A Crawler to search for keywords and compare the score
- Java 8
- Maven
- Tomcat 8.X
- IntelliJ Ultimate (preferred)
- build an artifact
- mvn install
- mvn test
- run with tomcat and artifact war
We use Docker to simplify development.
Run docker compose up -d
to create a development environment with a MySQL, Solr and Tomcat Server.
The API is then available under localhost:8081/unidisk/rest.
In order for code changes to take effect, the services need to be rebuilt (docker-compose up -d --build
). This takes some time therefore
it makes sense to instead kill the web service (docker rm -fv unidisk_api_1
) and start the server via IntelliJ (or any other way).

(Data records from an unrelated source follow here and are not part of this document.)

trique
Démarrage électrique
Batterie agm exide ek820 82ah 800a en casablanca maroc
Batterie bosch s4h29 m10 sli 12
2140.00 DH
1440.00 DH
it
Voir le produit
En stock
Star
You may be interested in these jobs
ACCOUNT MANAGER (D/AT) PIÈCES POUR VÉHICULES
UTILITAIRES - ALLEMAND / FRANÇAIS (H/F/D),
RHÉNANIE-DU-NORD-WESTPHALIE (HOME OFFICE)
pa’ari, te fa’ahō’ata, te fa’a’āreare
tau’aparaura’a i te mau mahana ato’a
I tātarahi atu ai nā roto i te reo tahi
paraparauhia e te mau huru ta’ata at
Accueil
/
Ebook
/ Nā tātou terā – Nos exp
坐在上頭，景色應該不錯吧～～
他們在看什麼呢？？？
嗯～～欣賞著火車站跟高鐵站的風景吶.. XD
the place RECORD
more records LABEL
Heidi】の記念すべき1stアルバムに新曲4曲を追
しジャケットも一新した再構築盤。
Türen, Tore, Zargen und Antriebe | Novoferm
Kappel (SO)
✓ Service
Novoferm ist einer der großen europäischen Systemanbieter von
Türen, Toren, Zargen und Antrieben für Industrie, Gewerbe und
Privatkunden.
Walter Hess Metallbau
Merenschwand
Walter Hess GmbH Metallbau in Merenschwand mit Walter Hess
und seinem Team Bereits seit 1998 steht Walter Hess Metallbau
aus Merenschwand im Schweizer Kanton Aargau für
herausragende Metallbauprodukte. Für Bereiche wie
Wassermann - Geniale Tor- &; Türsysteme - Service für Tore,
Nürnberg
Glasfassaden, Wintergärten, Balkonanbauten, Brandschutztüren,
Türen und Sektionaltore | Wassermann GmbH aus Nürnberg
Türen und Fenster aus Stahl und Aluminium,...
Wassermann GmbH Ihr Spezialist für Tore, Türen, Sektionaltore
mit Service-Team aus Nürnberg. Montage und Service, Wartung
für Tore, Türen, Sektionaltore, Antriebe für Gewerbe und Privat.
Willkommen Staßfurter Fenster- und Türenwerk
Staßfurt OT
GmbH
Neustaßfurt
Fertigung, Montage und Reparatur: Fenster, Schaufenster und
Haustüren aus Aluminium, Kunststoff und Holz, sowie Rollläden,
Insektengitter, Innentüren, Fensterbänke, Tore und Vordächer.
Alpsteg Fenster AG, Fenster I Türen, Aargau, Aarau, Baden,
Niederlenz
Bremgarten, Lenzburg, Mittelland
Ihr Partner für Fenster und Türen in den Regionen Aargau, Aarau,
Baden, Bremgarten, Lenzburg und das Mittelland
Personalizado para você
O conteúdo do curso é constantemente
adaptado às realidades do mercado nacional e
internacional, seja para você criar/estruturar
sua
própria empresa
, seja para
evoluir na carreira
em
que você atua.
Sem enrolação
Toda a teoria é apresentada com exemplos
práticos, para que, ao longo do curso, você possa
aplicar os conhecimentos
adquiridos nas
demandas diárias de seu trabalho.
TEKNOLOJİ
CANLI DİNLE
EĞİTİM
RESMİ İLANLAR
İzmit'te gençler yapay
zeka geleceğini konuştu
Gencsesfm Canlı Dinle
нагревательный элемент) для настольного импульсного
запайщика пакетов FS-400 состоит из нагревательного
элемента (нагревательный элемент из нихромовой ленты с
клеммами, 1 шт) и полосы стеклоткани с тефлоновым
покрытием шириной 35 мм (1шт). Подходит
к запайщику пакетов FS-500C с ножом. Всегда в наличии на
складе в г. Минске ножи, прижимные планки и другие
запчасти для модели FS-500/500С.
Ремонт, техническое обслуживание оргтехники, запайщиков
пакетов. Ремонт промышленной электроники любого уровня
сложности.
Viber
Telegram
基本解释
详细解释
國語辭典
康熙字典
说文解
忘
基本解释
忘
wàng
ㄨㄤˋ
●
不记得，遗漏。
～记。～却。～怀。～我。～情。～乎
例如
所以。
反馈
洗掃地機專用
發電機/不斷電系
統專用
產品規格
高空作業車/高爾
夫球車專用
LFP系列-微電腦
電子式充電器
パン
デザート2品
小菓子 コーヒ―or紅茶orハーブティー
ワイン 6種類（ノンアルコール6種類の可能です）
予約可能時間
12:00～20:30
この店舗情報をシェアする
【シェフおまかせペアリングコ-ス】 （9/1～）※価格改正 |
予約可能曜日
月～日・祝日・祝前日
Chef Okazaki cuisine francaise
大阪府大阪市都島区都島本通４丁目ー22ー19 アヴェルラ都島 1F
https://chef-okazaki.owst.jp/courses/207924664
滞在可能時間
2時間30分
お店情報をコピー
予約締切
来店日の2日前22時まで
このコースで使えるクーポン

If the server is started via IntelliJ the API is accessible from localhost:8080/unidisk_war/rest.
Go to localhost:8082 to open Adminer (MySQL Dashboard) or http://localhost:8983 for the Solr dashboard. Enter the following crendetials for Adminer: Server: db Benutzer: user Passwort: secret Datenbank: unidisk
We use Firebase for authentication purposes. Accounts must be created via the Firebase console or CLI. Self sign up is currently not possible.
The authentication method can be changed by modifying the authentication
property in unidisk.properties. If the specified value is not firebase
all incoming requests are authenticated if any bearer token is set in the request header.
The project contains configuration files for an in memory as well as a MySQL database. The configuration can be changed by replacing the content of the config variable in the HibernateUtil class.
Additional configurations can be added by placing a configuration file into the resource directory. Afterwards reference that file in the HibernateUtil class by changing the config variable to
public class HibernateUtil {
private static final String someOtherConfig = "hibernate.foo.bar.cfg.xml";
private static String config = someOtherConfig;
...
}
You can populate the database by changing the content of the TestSetupBean class. The init function stores predefined data from the ApplicationState in the currently configured database. This happens every time the server starts. It's therefore recommended to remove the content of the init function after the first start of the app (unless you use an in memory database).
If you are on pages that require a specific entity id (e.g. project page) and redeploy the server, the former id might not exist anymore and the page is unable to load.
org.hibernate.id.IdentifierGenerationException: could not read a hi value - you need to populate the table: hibernate_sequence
This error occurs if you truncate the hibernate_sequence table. Delete the database instance and restart the server to fix this problem.
Follow the installation guide from https://lucene.apache.org/solr/guide/7_0/index.html.
If solr isn't running execute solr start -p 8983
. The further setup will use port 8983 as default.
If you chose another one make sure to adapt the urls and commands.
Ask one of the maintainers for the Firebase service account file and place it into crawler/src/main/resources as firebase-sa.json. This is only necessary if you want to use Firebase authentication.
Run solr create -c unidisc
. After the command finished you should see the message
Created new core 'unidisc' in the console/terminal. You should now see the
unidisc core section at http://localhost:8983/solr/#/unidisc/core-overview.
The test case testFieldInputAndQuery
in SimpleCrawlTest should now run successfully.
You can also run shootTheMoon
which crawls websites and posts the result to solr. The test doesn't
terminate but the number of documents in the unidisc core should increase.